Thursday, September 23, 2004


By William Fisher

How do we know if we are being successful in our ‘war on terror’?

Well, we haven’t been attacked since 9/11, but maybe no one’s tried. We can’t know the answer to that question because giving us the answer would compromise our national security. We only know that our government tells us we’re safer than we were in September 2001, though ‘not yet safe’.

Maybe a more practical way to judge how we’re doing is by examining the record of the Justice Department in convicting bad guys. After all, Attorney General Ashcroft does seem to hold lots of press conferences announcing various prosecutions. How are we doing on that basis?

Between September 11, 2001 and September 1, 2004, the Justice Department had obtained exactly one terror-related conviction. Moroccan immigrants Karim Koubriti, 26, and Abdel-Ilah Elmardoudi, 38, were convicted in Detroit in June 2003 of conspiring to provide material support to terrorism and document fraud. Ahmed Hannan, 36, also of Morocco, was convicted of document fraud. A fourth defendant was acquitted. But the Detroit prosecutions were deeply flawed by l prosecutorial malfeasance, and on September 2nd, after the defendants had spent more than three years in jail, their conviction was thrown out

So, as David Cole points out in the October 4th issue of The Nation, “Until that reversal, the Detroit case had marked the only terrorist conviction obtained from the Justice Department's detention of more than 5,000 foreign nationals in antiterrorism sweeps since 9/11. So Ashcroft's record is 0 for 5,000.”

We’ll never know much about most of those 5,000. The reason is that they were rounded up and detained by what used to be the Immigration and Naturalization Service, now part of the Department of Homeland Security. They were locked up in INS jails -- America’s most secret prison system. Some were deported for visa violations – not for terrorism – and others were eventually released. No one was ever charged with any terror-related crime.

A report by the Justice's Department’s own Inspector General confirmed that hundreds of non-nationals picked up in the post September 11th sweeps in the US were deprived of basic human rights. Most of those detained were Muslim males of Middle Eastern or South Asian origin.

At the same time, the Bush Administration is reaching out to the Arab-Americans and moderate Muslims -- and harassing its members simultaneously.
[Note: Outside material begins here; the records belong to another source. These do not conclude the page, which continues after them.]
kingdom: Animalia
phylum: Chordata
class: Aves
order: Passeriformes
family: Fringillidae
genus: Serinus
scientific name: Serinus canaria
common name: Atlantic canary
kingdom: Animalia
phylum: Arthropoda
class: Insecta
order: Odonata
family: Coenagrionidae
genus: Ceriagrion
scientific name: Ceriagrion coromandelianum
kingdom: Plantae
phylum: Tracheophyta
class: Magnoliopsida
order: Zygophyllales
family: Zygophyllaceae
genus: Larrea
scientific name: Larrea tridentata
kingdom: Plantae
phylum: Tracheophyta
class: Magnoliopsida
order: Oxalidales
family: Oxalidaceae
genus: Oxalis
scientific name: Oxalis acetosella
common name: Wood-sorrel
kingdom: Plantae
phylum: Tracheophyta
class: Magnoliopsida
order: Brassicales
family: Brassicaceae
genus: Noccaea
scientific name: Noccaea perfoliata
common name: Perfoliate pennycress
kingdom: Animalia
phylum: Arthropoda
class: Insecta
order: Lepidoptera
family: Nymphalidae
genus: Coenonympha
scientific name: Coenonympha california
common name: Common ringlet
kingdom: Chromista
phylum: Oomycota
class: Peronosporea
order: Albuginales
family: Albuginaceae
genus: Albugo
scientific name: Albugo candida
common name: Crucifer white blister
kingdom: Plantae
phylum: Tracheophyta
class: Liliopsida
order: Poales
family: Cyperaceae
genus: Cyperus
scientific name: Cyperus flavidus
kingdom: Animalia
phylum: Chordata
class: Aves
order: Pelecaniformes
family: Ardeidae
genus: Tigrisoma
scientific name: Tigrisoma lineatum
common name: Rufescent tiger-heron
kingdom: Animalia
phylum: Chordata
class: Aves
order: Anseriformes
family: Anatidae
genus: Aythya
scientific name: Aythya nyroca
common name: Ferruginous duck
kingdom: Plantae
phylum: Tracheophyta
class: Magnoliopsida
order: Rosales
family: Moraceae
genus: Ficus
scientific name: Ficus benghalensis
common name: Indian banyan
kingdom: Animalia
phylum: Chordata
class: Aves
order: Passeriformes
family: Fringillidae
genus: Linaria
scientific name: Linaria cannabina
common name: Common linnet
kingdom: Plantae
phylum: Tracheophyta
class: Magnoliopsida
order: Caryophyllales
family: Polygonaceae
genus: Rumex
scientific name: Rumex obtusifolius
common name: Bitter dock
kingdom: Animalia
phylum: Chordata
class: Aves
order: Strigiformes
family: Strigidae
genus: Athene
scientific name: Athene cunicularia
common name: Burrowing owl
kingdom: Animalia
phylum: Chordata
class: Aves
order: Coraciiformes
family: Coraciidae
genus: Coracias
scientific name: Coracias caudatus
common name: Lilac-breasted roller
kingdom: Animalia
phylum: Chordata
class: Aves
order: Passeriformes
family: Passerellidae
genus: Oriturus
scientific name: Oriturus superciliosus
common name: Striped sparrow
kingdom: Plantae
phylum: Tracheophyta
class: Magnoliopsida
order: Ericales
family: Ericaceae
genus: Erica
For example, people are being denied entry to our country based on who-knows-what. The latest case involves Yusuf Islam, the former pop singer Cat Stevens, who was removed from a plane bound for Washington from London when his name showed up on a US watch list. A department of Homeland Security (DHS) spokesman said Islam was denied admission to the United States "on national security grounds."

Then there’s the case of Tariq Ramadan, a well-known Swiss moderate Islamic scholar named by Time magazine as one of the hundred most likely innovators of the twenty-first century. Ramadan, who condemned 9/11 and has long argued for Islamic moderation, was on his way to teach at Notre Dame’s International Peace Studies Institute. The Department of Homeland Security revoked his work visa under a provision of the USA Patriot Act. No reason given.

Or the case of Oregon lawyer Brandon Mayfield, a 37-year-old convert to Islam, who was held for several weeks as a material witness because the FBI charged – in error –that his fingerprints were found on a backpack used in the Madrid train bombings. At least he got an apology from the Justice Department – more than the Detroit defendants ever heard.

Meanwhile, only ‘a few bad apples’ have been held accountable for the abuses at Abu Ghraib, Guantanamo Bay and other military prisons, and the CIA continues to play its traditional dirty tricks. One of the most egregious of these is known as ‘rendering’, which means sending someone in its custody to a third country whose prisons are known to practice torture. One such victim, a Canadian citizen, was detained at New York’s Kennedy International Airport and then deported to Syria, the country of his birth. He was imprisoned for almost a year, claims he was tortured while in Syrian detention, and is suing the US Government. Two others were kidnapped from Sweden and flown in a CIA Gulfstream to Egypt, where they were thrown in jail and allegedly tortured.

And, were it not for a couple of wise Supreme Court decisions, the US military would still be locking people up forever, without access to hearings, lawyers, or family.

Meanwhile, the Muslim-American community is being scared out of its wits. Federal, State and Municipal law enforcement are reporting record numbers of hate crimes, including murder, beatings, arson, attacks on mosques, shootings, vehicular assaults and verbal threats. The FBI reports that anti-Islamic hate crime incidents rose 1,600% in the past year. But FBI Director Robert Mueller still says he is “vitally concerned that the rights of Arab Americans, Muslims, and Sikh be protected".

Of course we need to be vigilant. But at some point, vigilance becomes paranoia. I suggest that we reach that point when we’re willing to sacrifice the civil liberties we’re asking the rest of the world to emulate.

About the writer: William Fisher, a former journalist, has managed economic development programs in the Middle East for the US State Department and the US Agency for International Development, and served in the international affairs area in the Kennedy Administration.